> [EXERCISE REQUIREMENTS]:
Identify every line in the entries below that contains the string "Première", and copy each of those lines. Case counts.

> [AVAILABLE DATA]:
※
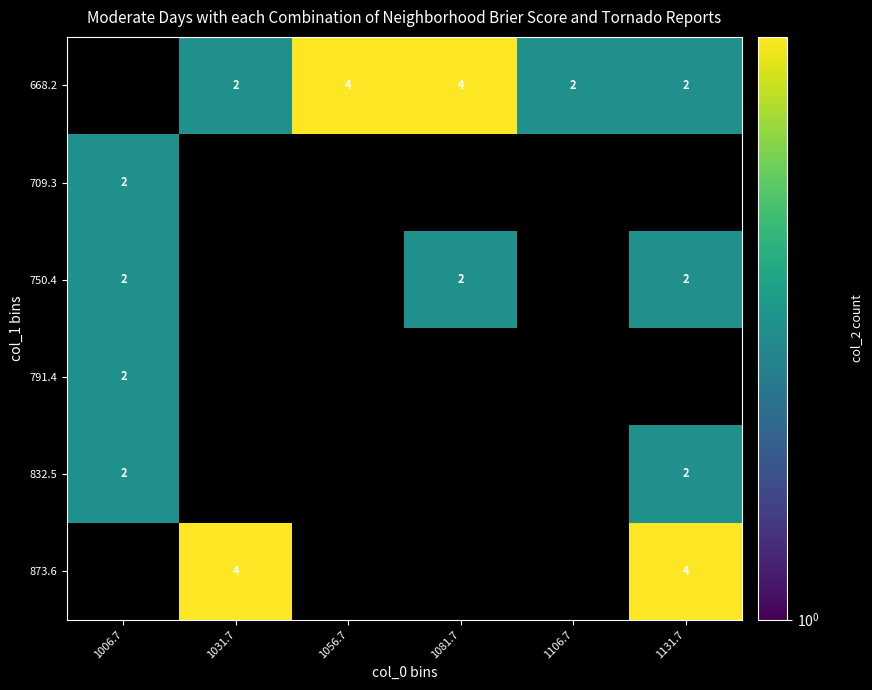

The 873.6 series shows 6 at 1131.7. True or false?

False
※
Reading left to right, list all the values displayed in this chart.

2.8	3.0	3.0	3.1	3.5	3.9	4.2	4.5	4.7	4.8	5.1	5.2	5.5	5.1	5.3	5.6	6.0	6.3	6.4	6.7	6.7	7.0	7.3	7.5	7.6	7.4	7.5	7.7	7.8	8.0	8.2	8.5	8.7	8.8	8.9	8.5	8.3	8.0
※
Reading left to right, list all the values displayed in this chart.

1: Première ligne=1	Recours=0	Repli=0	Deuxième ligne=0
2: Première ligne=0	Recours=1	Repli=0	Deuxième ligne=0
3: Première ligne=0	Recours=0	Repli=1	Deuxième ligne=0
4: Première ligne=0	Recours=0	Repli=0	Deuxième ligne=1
※
> [EXERCISE ANSWER]:
1: Première ligne=1	Recours=0	Repli=0	Deuxième ligne=0
2: Première ligne=0	Recours=1	Repli=0	Deuxième ligne=0
3: Première ligne=0	Recours=0	Repli=1	Deuxième ligne=0
4: Première ligne=0	Recours=0	Repli=0	Deuxième ligne=1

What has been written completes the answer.